By Fergal O'Brien
Aug. 14 (Bloomberg) -- European economic growth slowed more than economists expected in the second quarter as a rebound in consumer spending failed to make up for weakness in manufacturing and construction.
The economy of the 13 nations that share the euro expanded 0.3 percent from the first quarter, when it grew 0.7 percent, the European Union's statistics office in Luxembourg said today. The growth is the slowest since the fourth quarter 2004. From a year earlier, the economy expanded 2.5 percent.
The euro's 7 percent gain against the dollar in the last year has eroded export competitiveness and higher oil prices increased costs for companies and consumers. While record-low unemployment may lead to more consumer spending, confidence may be hurt by further turmoil in financial markets.
``It confirms what we've thought, that from the spring onwards and into the second half, we see the economy losing some momentum,'' said Kenneth Wattret, an economist at BNP Paribas in London. ``Most business surveys still suggest growth, but the economy is slowly decelerating.''
The second-quarter growth was slower than the 0.5 percent median forecast of 32 economists surveyed by Bloomberg News. The statistics office, Eurostat, will publish a breakdown of the gross-domestic-product data on Sept. 3.
The European Central Bank forecasts the economy will expand about 2.6 percent this year, close to the 2.7 percent recorded in 2006, which was the fastest in six years.
Germany, France
Growth in Germany, the region's largest economy, slowed to a weaker-than-expected 0.3 percent in the second quarter from 0.5 percent in the previous three months, the country's statistics office said today. Growth was curbed by a slowdown in construction after a first-quarter surge during the mildest winter on record.

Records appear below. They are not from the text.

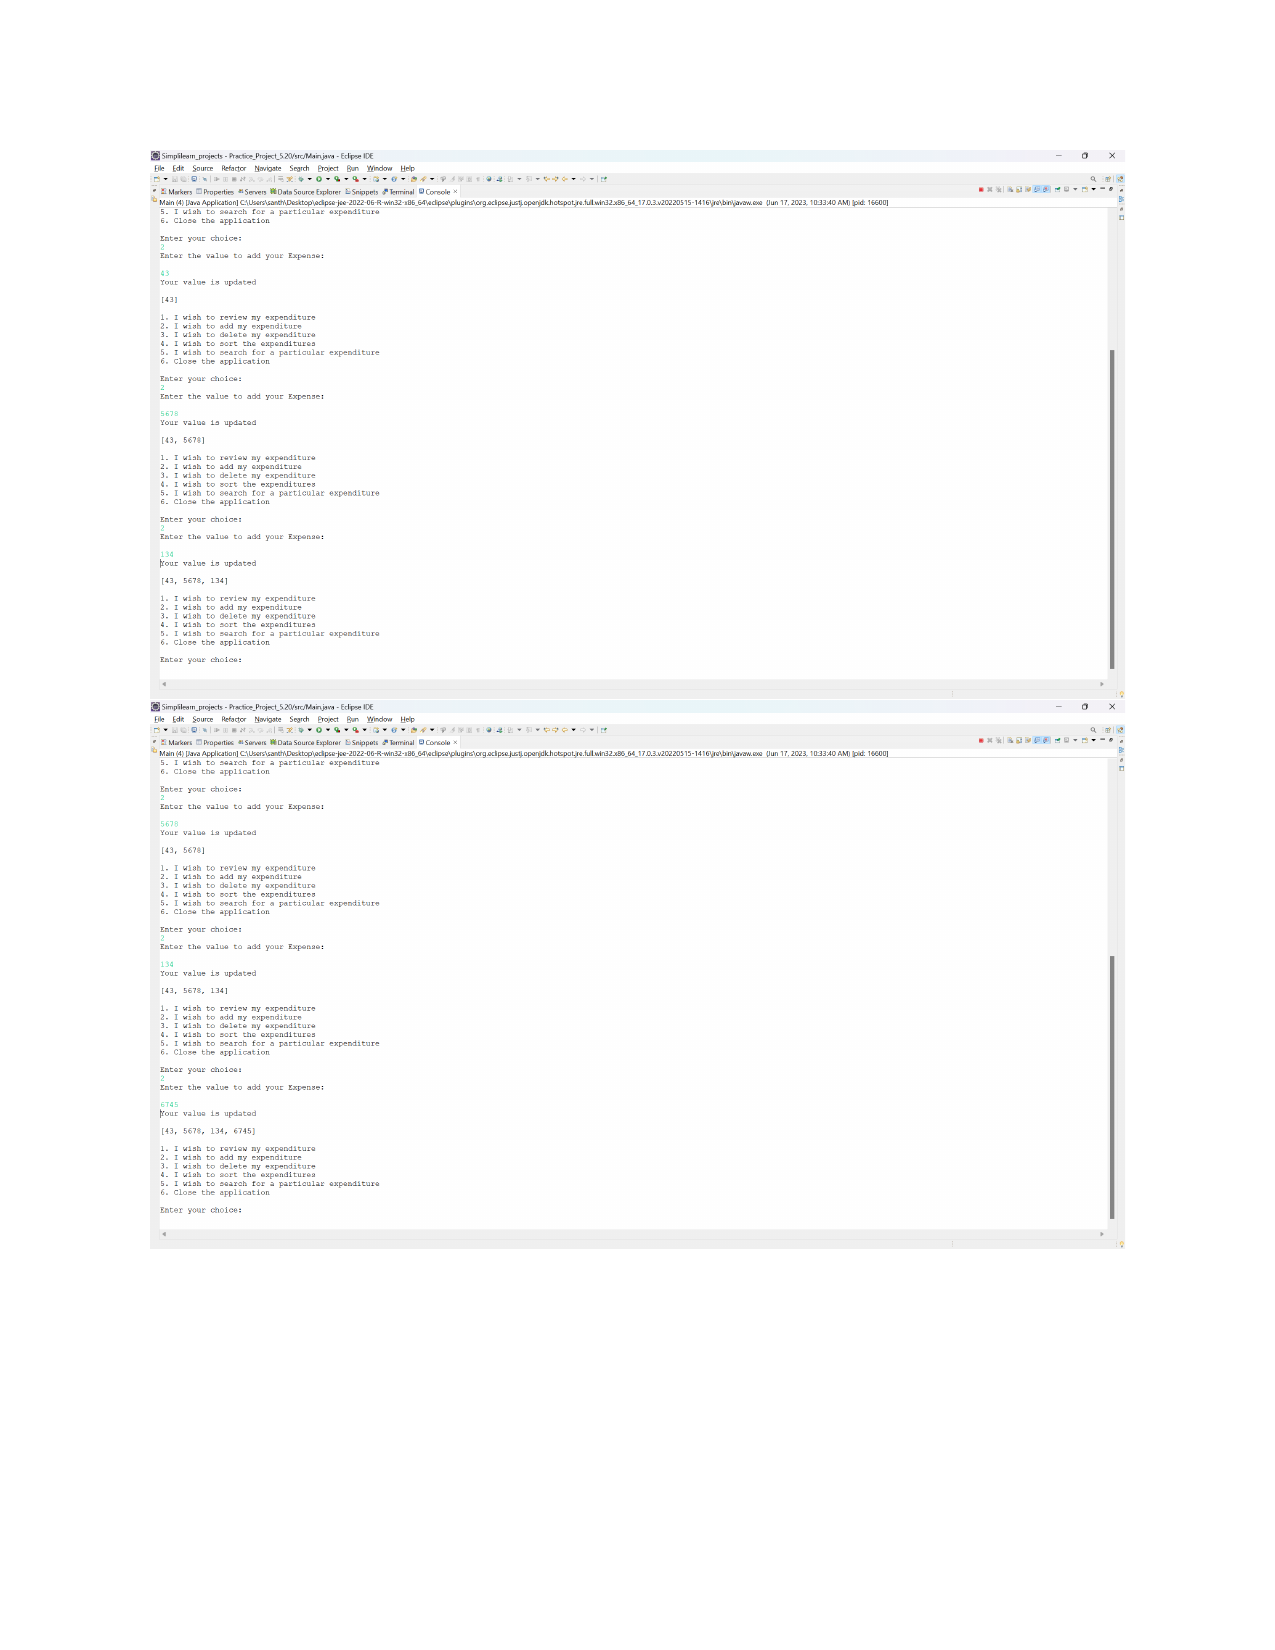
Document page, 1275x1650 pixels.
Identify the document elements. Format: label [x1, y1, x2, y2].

picture [150, 150, 1125, 699]
picture [150, 700, 1125, 1249]
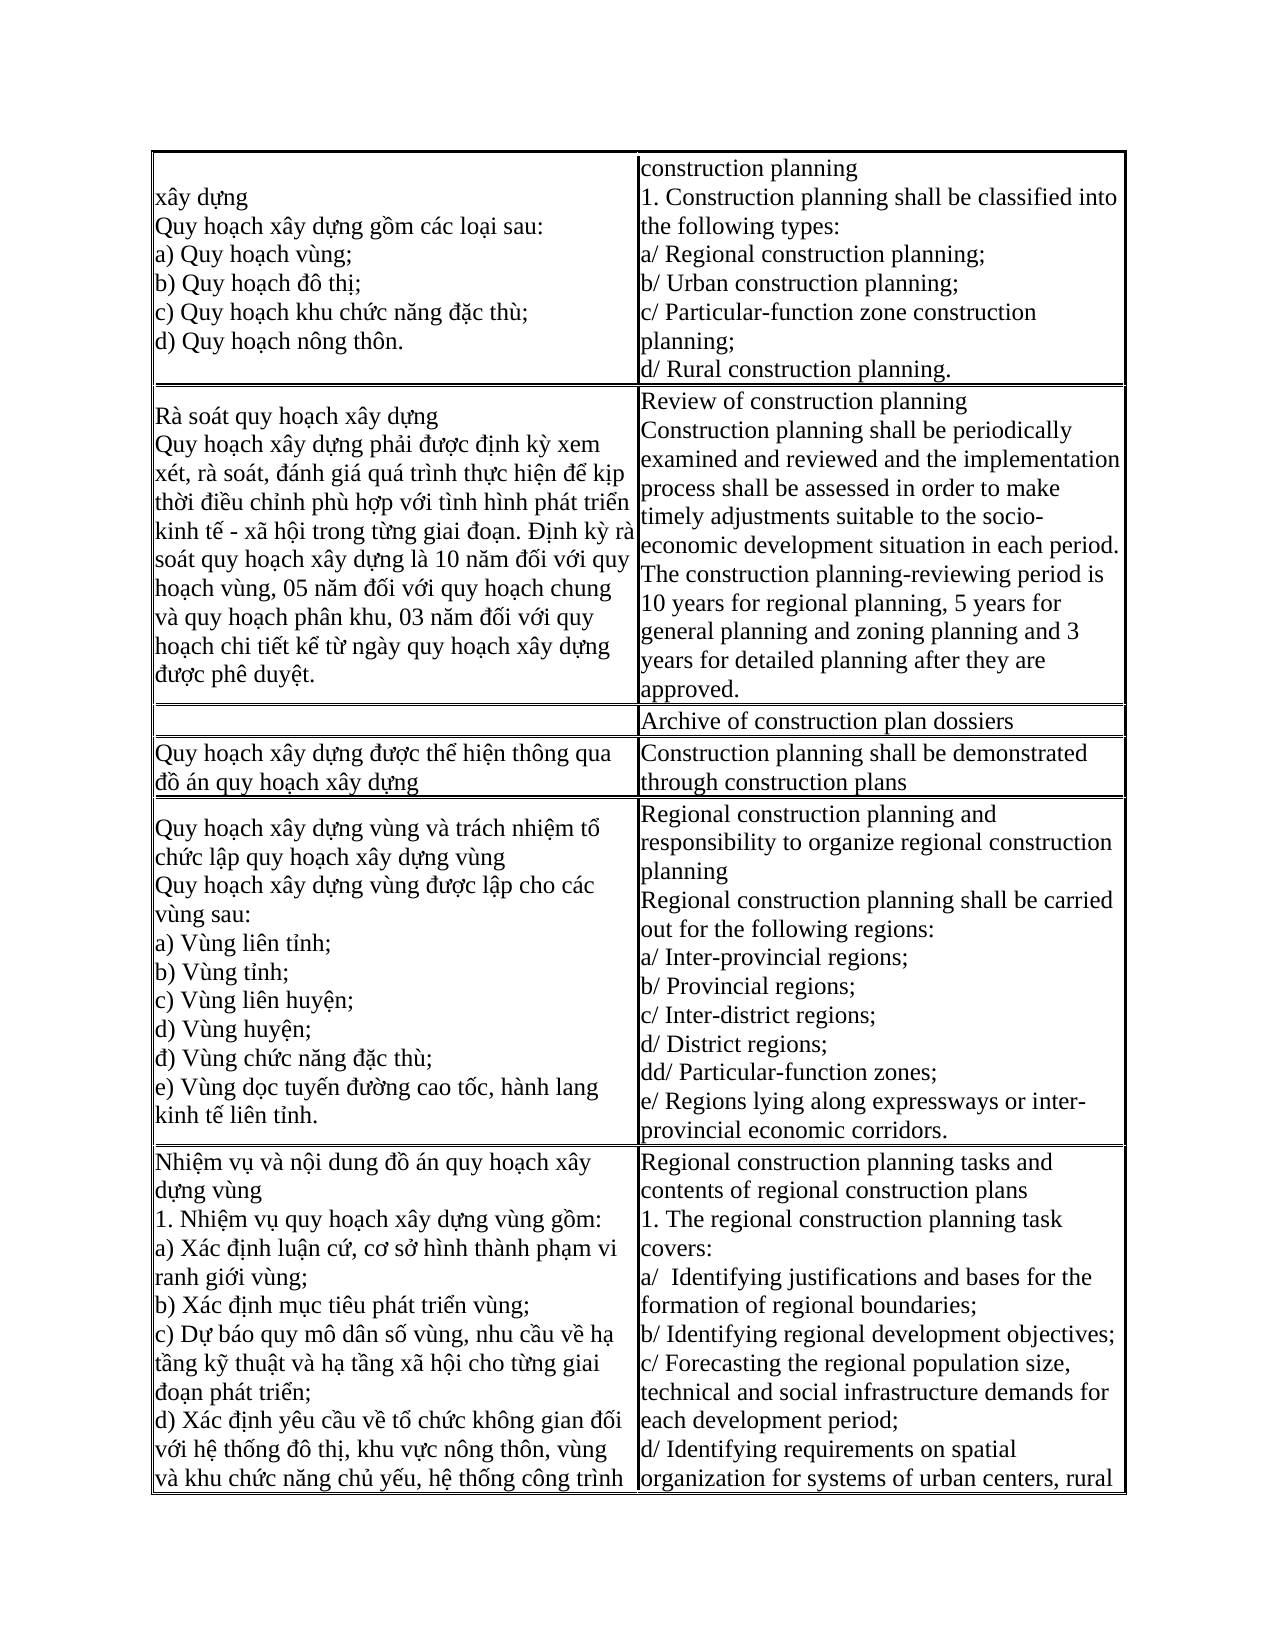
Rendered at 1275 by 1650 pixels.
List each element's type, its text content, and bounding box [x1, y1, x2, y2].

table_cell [154, 152, 638, 383]
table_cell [152, 1144, 638, 1492]
table_cell Archive of construction plan dossiers [638, 703, 1126, 735]
table_cell Regional construction planning and responsibility to organize regional construction planning Regional construction planning shall be carried out for the following regions: a/ Inter-provincial regions; b/ Provincial regions; c/ Inter-district regions; d/ District regions; dd/ Particular-function zones; e/ Regions lying along expressways or inter-provincial economic corridors. [640, 795, 1125, 1144]
table_cell [152, 703, 638, 735]
table_cell Review of construction planning Construction planning shall be periodically examined and reviewed and the implementation process shall be assessed in order to make timely adjustments suitable to the socio-economic development situation in each period. The construction planning-reviewing period is 10 years for regional planning, 5 years for general planning and zoning planning and 3 years for detailed planning after they are approved. [640, 383, 1125, 703]
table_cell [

France's economy, the second-biggest in the euro area, unexpectedly slowed in the second quarter, while expansion in Italy and Spain also was less than economists had expected.

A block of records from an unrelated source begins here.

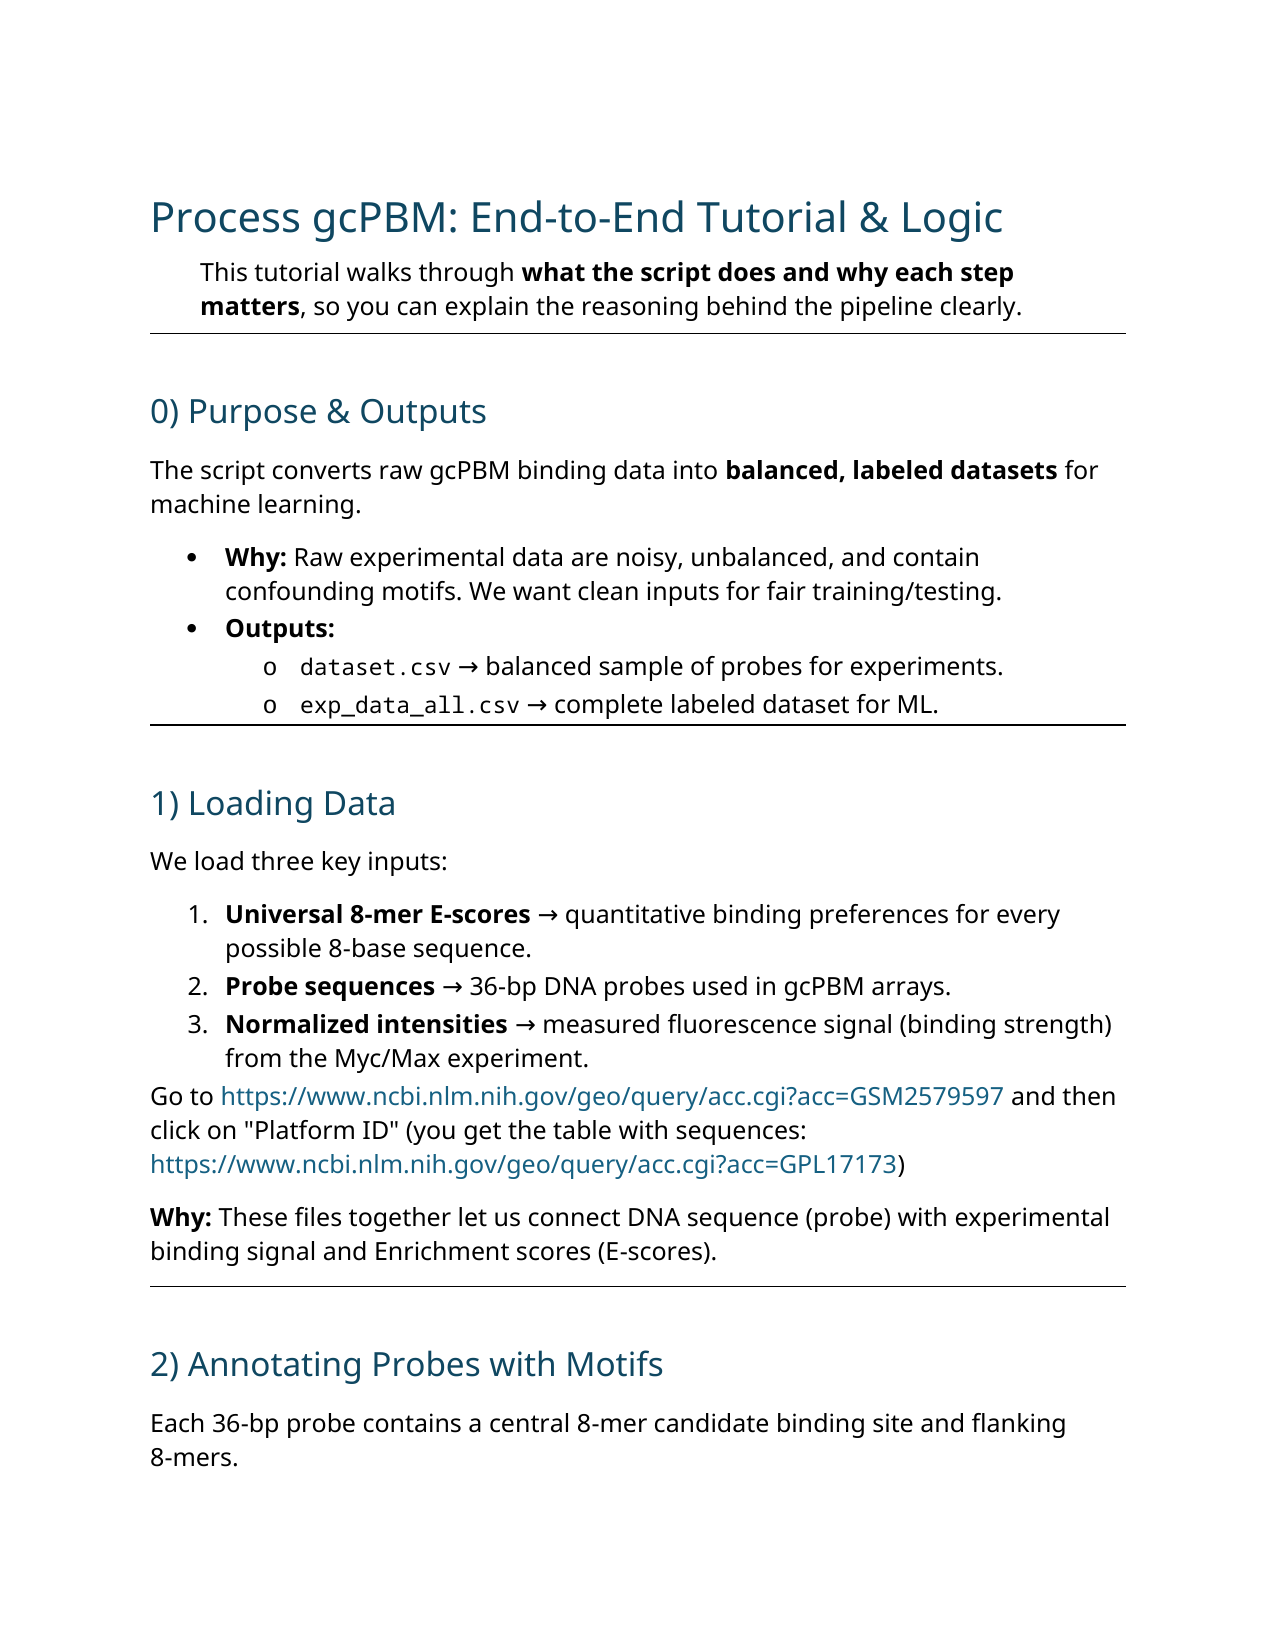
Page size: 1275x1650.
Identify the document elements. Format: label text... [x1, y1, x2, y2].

list Universal 8‑mer E‑scores → quantitative binding preferences for every possible 8‑base sequence. [187, 897, 1125, 965]
subtitle 1) Loading Data [150, 780, 1125, 825]
text Why: These files together let us connect DNA sequence (probe) with experimental binding signal and Enrichment scores (E‑scores). [150, 1199, 1125, 1267]
subtitle 0) Purpose & Outputs [150, 388, 1125, 433]
text This tutorial walks through what the script does and why each step matters, so you can explain the reasoning behind the pipeline clearly. [200, 255, 1075, 323]
text The script converts raw gcPBM binding data into balanced, labeled datasets for machine learning. [150, 452, 1125, 520]
list dataset.csv → balanced sample of probes for experiments. [262, 649, 1125, 683]
list Outputs: [187, 611, 1125, 645]
list Probe sequences → 36‑bp DNA probes used in gcPBM arrays. [187, 969, 1125, 1003]
text We load three key inputs: [150, 844, 1125, 878]
list Why: Raw experimental data are noisy, unbalanced, and contain confounding motifs. We want clean inputs for fair training/testing. [187, 539, 1125, 607]
subtitle Process gcPBM: End‑to‑End Tutorial & Logic [150, 187, 1125, 244]
subtitle 2) Annotating Probes with Motifs [150, 1341, 1125, 1386]
text Go to https://www.ncbi.nlm.nih.gov/geo/query/acc.cgi?acc=GSM2579597 and then click on "Platform ID" (you get the table with sequences: https://www.ncbi.nlm.nih.gov/geo/query/acc.cgi?acc=GPL17173) [150, 1078, 1125, 1181]
list Normalized intensities → measured fluorescence signal (binding strength) from the Myc/Max experiment. [187, 1006, 1125, 1074]
list exp_data_all.csv → complete labeled dataset for ML. [262, 687, 1125, 721]
text Each 36‑bp probe contains a central 8‑mer candidate binding site and flanking 8‑mers. [150, 1405, 1125, 1473]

The growth is ``disappointing, but it's just a blip, because a construction slowdown had a significant impact,'' said Aurelio Maccario, an economist at Unicredit MIB in Milan. ``Domestic demand remains in good shape and that keeps the outlook rosy.''
Commission Forecasts
The European Commission today predicted that the euro-area economy will expand 0.6 percent this quarter before growth eases to 0.5 percent in the final three months of the year. The commission presented the forecasts as ranges built around a mid- point. It predicted growth of 0.3 percent to 0.8 percent in the third quarter and 0.2 percent to 0.8 percent in the fourth, lowering the bottom end of the range for both quarters from its last forecasts in July. It projects growth of 0.2 percent to 0.9 percent in the first quarter of 2008.

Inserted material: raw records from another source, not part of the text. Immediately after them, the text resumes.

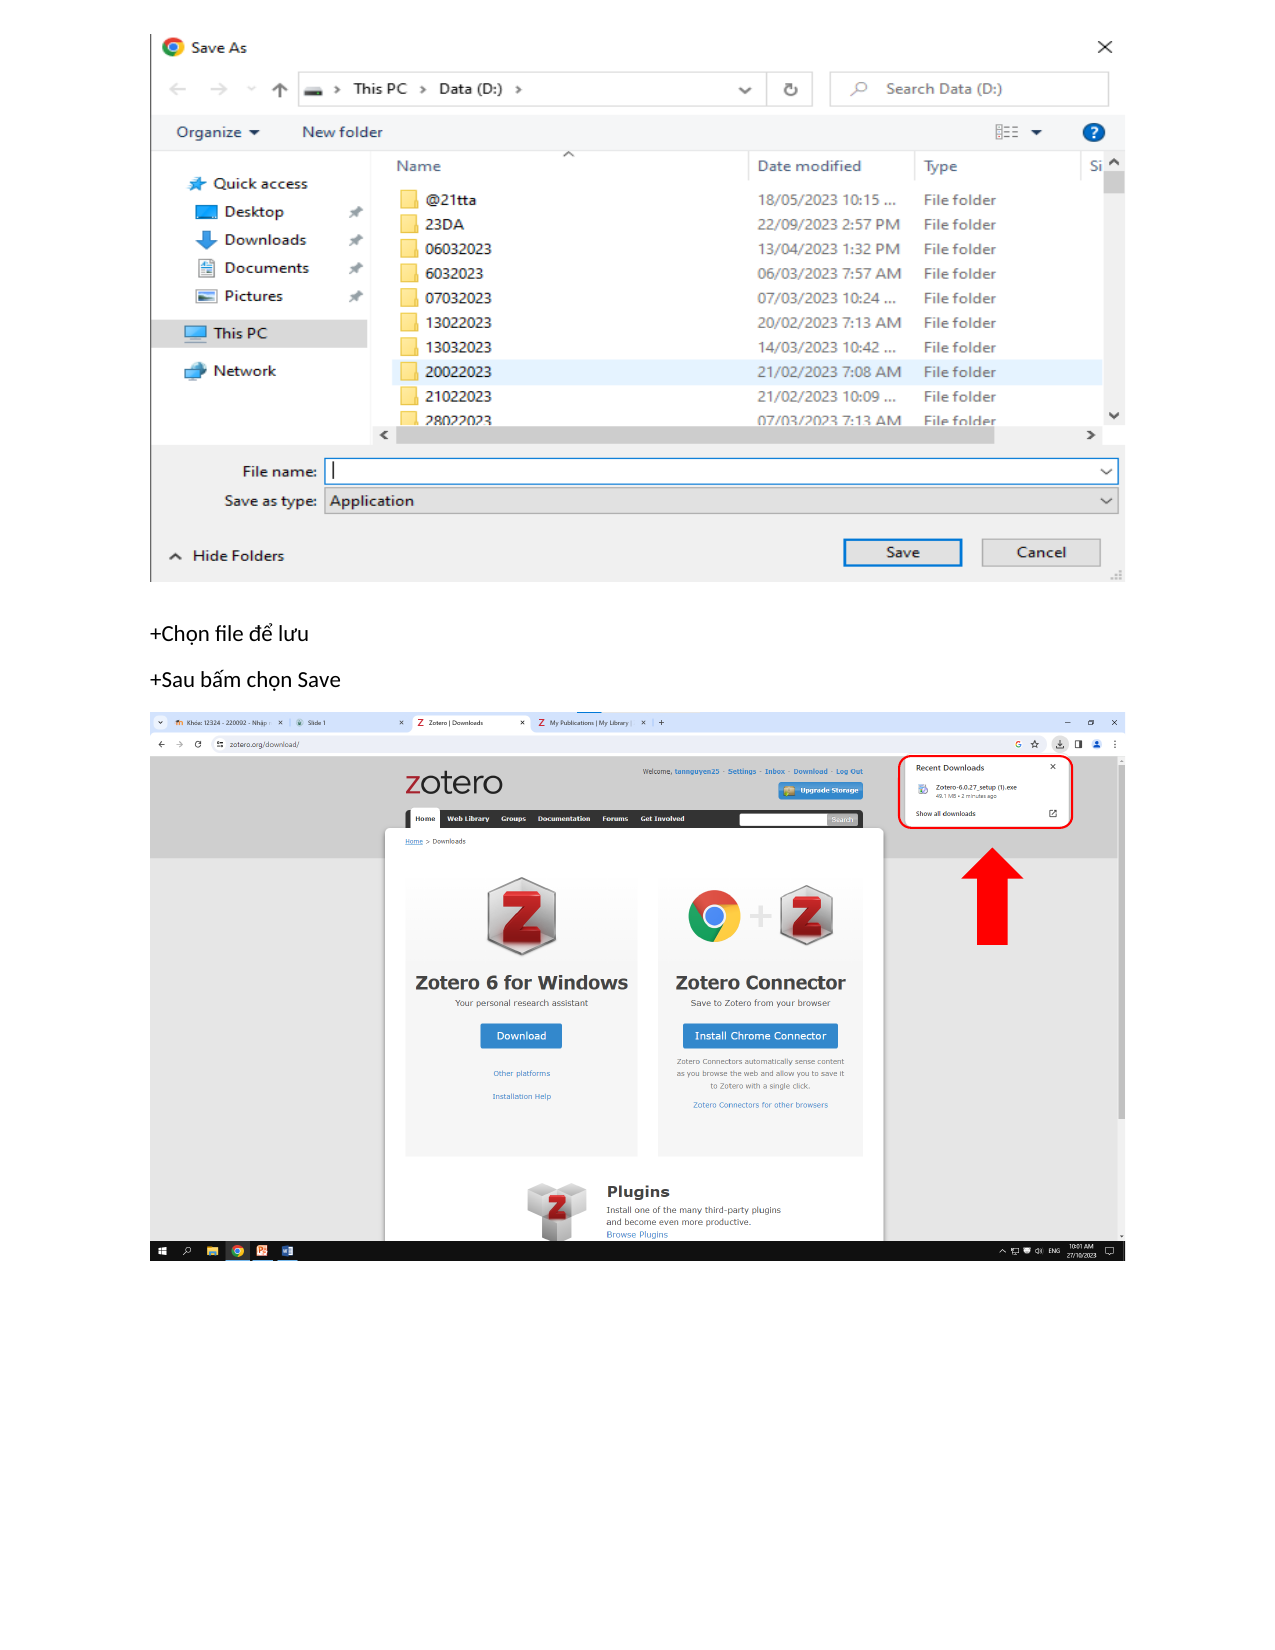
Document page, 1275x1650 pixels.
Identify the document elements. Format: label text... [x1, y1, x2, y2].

text +Sau bấm chọn Save [150, 666, 1125, 694]
picture [150, 34, 1125, 582]
picture [150, 712, 1125, 1261]
text +Chọn file để lưu [150, 619, 1125, 647]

Europe's manufacturing industries grew at the slowest pace in 17 months in July, while confidence among executives and consumers fell more than economists forecast. In contrast, services growth was the fastest in a year as unemployment fell to 6.9 percent, the lowest since data collection started in 1993.
Industrial production declined 0.1 percent in June from the previous month and was up 2.3 percent from a year earlier, according to a separate report today.
As manufacturers struggle with higher interest rates and oil prices, as well as the euro's strength, sentiment would be further eroded by any broadening of the credit squeeze prompted by U.S. subprime mortgage defaults.
Central Banks
The ECB, the U.S. Federal Reserve and other central banks injected $290 billion into money markets on Aug. 9 and Aug. 10. While the ECB added another $65 billion yesterday, it said that ``money-market conditions are normalizing and that the supply of aggregate liquidity is ample.'' The Fed, the Bank of Japan and Australia's central bank resumed normal refinancing operations and refrained from providing extra funds yesterday.
The subprime crisis hasn't had ``any immediate impact'' on companies, said John Beggs, chief economist at Allied Irish Banks Plc in Dublin. ``What it might do, however, is make them feel a little less confident about investing.''
ECB President Jean-Claude Trichet on Aug. 2 signaled the central bank will lift its benchmark rate by a quarter point to 4.25 percent next month, which would be the ninth increase since late 2005. Investors have pared bets on the ECB lifting its key rate again after September, futures trading shows.
The implied rate on the three-month Euribor contract for December settlement dropped to 4.40 percent today from 4.52 percent on Aug. 8. The contracts settle to the three-month inter-bank offered rate for the euro, which has averaged 16 basis points more than the ECB's key rate since the currency's start in 1999.